Jan Sramek has opened what may be the largest one-man real estate office in the nation.
The head of Folsom-based Flannery Associates has set up shop in Solano County, where his consortium of Silicon Valley billionaires had secretly bought up 52,000 acres of farmland to build a utopian city with tens of thousands of homes, the San Jose Mercury News reported.
Except now the 36-year-old has redubbed the firm California Forever, and aims to convince voters in the North Bay county to approve the city planned around Travis Air Force Base.
His goal: to put the issue on the November 2024 ballot, he said.
The former Goldman Sachs investor and London School of Economics graduate, a native of the Czech Republic, was revealed by the New York Times last month to have led the mystery company behind $800 million in farmland purchases.
Backed by such billionaires as Laurene Powell Jobs, the billionaire widow of Steve Jobs, co-founder and former CEO of Apple, he led a five-year campaign to pay top dollar for dirt in order to build more affordable housing.
Last weekend, he moved his family to the county 60 miles northeast of San Francisco, where he’ll work to convince skeptical officials and local residents of the value of a new city next door.
“A lot of these types of projects fail, or they get done badly, because it’s someone sitting in New York or Los Angeles, running a project that’s thousands or hundreds of miles away,” Sramek, now CEO of California Forever, told the Mercury News. “And so it doesn’t impact them if it doesn’t work.
“If we create traffic, I’ll be sitting in the traffic,” he said, “and so it’s very personal.”

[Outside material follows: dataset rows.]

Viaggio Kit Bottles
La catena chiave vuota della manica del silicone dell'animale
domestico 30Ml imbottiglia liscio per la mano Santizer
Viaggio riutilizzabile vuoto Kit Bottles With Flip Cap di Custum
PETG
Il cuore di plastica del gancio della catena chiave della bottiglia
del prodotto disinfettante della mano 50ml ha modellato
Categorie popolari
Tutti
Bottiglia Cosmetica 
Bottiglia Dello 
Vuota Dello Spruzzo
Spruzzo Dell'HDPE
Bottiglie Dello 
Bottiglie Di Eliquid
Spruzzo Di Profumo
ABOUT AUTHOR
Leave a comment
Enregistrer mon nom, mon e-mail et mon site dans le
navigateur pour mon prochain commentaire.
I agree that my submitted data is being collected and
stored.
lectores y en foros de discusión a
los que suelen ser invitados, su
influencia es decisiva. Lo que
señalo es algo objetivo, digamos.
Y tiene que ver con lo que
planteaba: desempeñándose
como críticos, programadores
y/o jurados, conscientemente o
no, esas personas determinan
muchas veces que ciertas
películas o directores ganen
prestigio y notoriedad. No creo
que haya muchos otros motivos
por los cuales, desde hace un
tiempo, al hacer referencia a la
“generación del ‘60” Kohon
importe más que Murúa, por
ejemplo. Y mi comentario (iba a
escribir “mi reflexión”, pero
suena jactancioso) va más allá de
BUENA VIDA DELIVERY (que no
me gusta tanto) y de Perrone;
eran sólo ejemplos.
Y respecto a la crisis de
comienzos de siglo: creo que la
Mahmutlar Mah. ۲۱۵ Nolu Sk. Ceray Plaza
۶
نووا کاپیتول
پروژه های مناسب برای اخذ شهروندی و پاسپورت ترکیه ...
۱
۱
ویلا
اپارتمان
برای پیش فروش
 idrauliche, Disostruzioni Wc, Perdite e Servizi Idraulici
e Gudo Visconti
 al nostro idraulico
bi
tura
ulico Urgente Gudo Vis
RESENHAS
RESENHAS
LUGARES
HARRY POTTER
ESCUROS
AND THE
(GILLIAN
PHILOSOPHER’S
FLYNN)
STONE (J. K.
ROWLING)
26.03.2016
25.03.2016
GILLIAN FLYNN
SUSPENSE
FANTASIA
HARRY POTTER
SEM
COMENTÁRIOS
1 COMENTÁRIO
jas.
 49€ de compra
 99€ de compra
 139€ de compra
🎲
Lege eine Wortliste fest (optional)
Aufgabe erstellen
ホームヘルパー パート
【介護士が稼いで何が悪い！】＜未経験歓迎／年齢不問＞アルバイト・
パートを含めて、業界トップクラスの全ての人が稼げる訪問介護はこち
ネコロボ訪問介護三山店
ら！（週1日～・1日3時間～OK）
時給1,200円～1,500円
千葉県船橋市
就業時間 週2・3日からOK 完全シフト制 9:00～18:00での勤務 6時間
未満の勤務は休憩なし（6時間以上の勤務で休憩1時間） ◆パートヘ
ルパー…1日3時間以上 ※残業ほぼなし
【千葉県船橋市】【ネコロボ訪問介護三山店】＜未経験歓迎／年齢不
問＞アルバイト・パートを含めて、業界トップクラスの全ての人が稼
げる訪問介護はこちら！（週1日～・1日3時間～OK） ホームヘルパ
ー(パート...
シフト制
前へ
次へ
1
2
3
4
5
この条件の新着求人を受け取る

“No” is not an option. He wants Solano County residents to know he and the moneyed backers are in this for the long haul, and they’re committed to being good neighbors.
California Forever has taken its time to carefully set up this project, he said, and they’re taking the 40-year view rather than the short-term approach to real estate development.

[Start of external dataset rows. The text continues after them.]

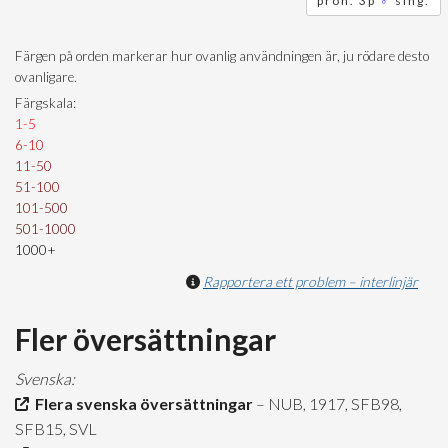
pron. 3p
♂
sing.
Färgen på orden markerar hur ovanlig användningen är, ju rödare desto
ovanligare.
Färgskala:
1-5
6-10
11-50
51-100
101-500
501-1000
1000+
Rapportera ett problem – interlinjär
Fler översättningar
Svenska:
Flera svenska översättningar
– NUB, 1917, SFB98,
SFB15, SVL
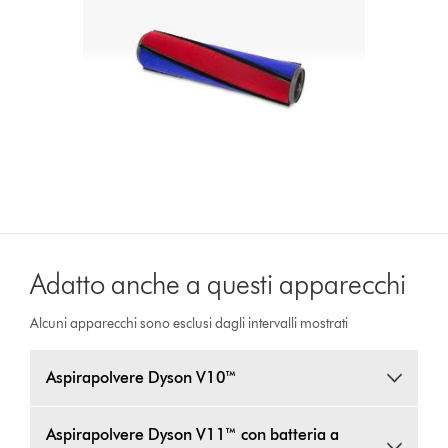
Adatto anche a questi apparecchi
Alcuni apparecchi sono esclusi dagli intervalli mostrati
Aspirapolvere Dyson V10™
Aspirapolvere Dyson V11™ con batteria a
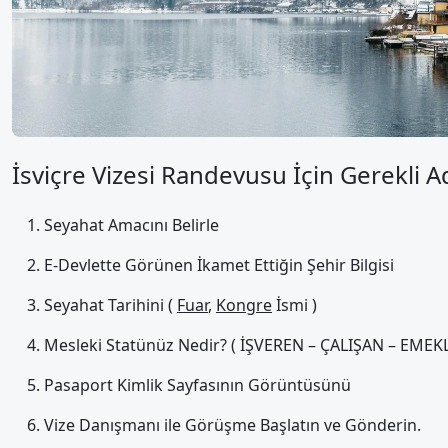
İsviçre Vizesi Randevusu İçin Gerekli A
Seyahat Amacını Belirle
E-Devlette Görünen İkamet Ettiğin Şehir Bilgisi
Seyahat Tarihini (
Fuar
,
Kongre
İsmi )
Mesleki Statünüz Nedir? ( İŞVEREN – ÇALIŞAN – EMEKLİ
Pasaport Kimlik Sayfasının Görüntüsünü
Vize Danışmanı ile Görüşme Başlatın ve Gönderin.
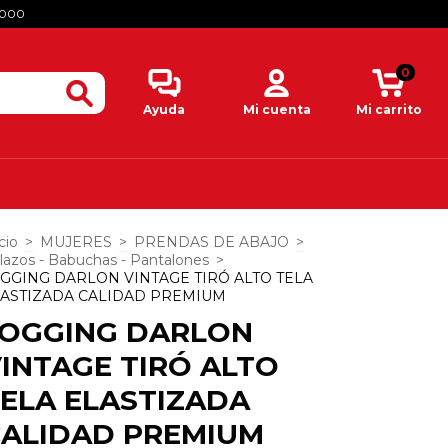
.000
0
Ayuda
Mi cuenta
Mi carrito
cio
>
MUJERES
>
PRENDAS DE ABAJO
>
lazos - Babuchas - Pantalones
>
GGING DARLON VINTAGE TIRÓ ALTO TELA
ASTIZADA CALIDAD PREMIUM
JOGGING DARLON
INTAGE TIRÓ ALTO
ELA ELASTIZADA
ALIDAD PREMIUM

“We have the patience to do it right over 30 or 40 years,” Sramek said, “but then at the same time, we have an eagerness to get started and start building some of the initial things — whether that’s a solar farm or that’s the first homes — in the next few years.”
For the next four months and into next year, the company will focus on community engagement, Sramek said, who is hoping to meet with elected officials, community organizations and as many locals as possible.
California Forever representatives will meet with the farm bureau, the chamber of commerce, the Rotary Club, environmental groups, and Travis Air Force Base. The firm plans to open up storefronts where locals can view plans, meet with staff and discuss what the project will look like
“What we want to do in the next four months is hear from everyone about how we could design it to work for them,” Sramek said.